Are you using chatbots yet? These computer programs allow a business to communicate with stakeholders without the involvement of a human being, potentially freeing up employee time and allowing you to focus on the really important, value-adding tasks. But are you ready to let a robot take over some of your more tedious tasks?
What is a chatbot?
“A chatbot works like talking with another person over an instant messenger (such as WhatsApp, SMS or Facebook Messenger) except the other person is a computer,” explains Charlie Markham, CTO of eva.ai. “The most famous original chatbots, such as jabberwacky or cleverbot, were designed to mimic human responses to questions, and to be entertaining. More recently bots have been developed that are trained to specialise in particular professional functions.”
Recruitment seems to ahead of the curve on this trend, with more and more firms installing them as a first line of communication for applicants. Prof. Steven van Belleghem, an expert in customer experience in the digital world, and an award-winning author, believes 2019 could be the year chatbots really make their mark on the recruitment industry.
“In the world of customer experience, there has been a common view that chatbots have been ‘the dog that didn’t bark’,” he says. “Brands had high hopes that they would transform the way customers interacted with them, but they just never quite lived up to expectations.
“However, companies are now starting to learn more about where chatbots are most effective, and I believe that in 2019, we’ll start to see them deployed in a much more focused and intelligent way.”
How can recruiters use chatbots?
Van Belleghem suggests that the best use cases for chatbots are situations where they are used for proactive communication. For example, KLM recently started deploying chatbots to inform passengers where their luggage would come out in the baggage reclaim area. “Sharing information about an upcoming event adds value to a customer, and it is actually much easier than using bots to solve complex customer service issues, which often escalates into customer frustration,” he says.

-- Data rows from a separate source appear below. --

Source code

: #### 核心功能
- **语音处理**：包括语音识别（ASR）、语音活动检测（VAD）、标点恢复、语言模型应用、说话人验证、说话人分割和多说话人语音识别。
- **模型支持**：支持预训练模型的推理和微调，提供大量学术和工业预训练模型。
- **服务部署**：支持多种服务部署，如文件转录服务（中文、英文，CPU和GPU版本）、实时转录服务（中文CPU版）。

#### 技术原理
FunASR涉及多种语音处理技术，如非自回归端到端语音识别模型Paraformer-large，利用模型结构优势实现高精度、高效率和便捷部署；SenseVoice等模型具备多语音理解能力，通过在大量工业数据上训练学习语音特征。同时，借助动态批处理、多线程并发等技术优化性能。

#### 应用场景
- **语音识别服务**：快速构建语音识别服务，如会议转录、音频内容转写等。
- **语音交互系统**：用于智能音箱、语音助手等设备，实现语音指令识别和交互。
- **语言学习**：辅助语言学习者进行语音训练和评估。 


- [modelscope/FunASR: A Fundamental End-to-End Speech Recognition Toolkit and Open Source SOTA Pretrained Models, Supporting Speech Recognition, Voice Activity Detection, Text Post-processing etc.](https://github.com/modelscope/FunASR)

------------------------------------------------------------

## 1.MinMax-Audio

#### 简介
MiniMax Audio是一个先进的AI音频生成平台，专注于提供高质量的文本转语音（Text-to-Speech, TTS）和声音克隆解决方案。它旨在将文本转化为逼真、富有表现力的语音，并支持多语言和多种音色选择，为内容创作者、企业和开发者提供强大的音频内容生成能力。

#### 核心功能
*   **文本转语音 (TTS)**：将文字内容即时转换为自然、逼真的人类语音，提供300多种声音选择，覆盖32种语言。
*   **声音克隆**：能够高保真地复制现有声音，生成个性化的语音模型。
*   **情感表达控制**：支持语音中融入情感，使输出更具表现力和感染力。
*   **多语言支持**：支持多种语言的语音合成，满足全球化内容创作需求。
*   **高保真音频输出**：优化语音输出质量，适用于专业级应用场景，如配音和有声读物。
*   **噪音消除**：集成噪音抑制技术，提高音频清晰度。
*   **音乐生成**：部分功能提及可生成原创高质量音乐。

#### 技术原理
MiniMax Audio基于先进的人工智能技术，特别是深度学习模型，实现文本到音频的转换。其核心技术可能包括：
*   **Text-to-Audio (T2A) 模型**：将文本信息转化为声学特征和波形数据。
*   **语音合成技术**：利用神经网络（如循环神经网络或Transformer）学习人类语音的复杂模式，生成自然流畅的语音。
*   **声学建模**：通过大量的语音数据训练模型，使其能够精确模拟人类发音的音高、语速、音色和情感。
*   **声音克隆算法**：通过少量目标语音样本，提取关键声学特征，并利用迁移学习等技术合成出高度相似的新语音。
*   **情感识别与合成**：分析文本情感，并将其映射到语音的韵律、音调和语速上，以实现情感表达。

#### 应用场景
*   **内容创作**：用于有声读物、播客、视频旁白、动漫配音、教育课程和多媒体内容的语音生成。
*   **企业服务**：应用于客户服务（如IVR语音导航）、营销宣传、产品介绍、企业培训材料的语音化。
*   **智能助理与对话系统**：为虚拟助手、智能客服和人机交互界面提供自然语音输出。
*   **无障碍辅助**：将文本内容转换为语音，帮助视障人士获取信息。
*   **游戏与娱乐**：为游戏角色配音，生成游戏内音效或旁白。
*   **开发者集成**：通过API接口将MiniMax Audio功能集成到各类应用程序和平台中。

For recruiters, this could be as simple as informing candidates when feedback about their application is ready for them to view, or inform them of start dates. Applicants may be able to ask a bot questions such as who to ask for when they arrive for an interview, or if there will be parking available for them, completing a lot of simple administration tasks that otherwise might have taken up time through phone calls or emails.
“While recruitment agent time is limited, and constrained by their individual ability and productivity, bots give candidates control back, and give recruiters time to have longer, deeper conversations with those people in the short-list,” adds Markham.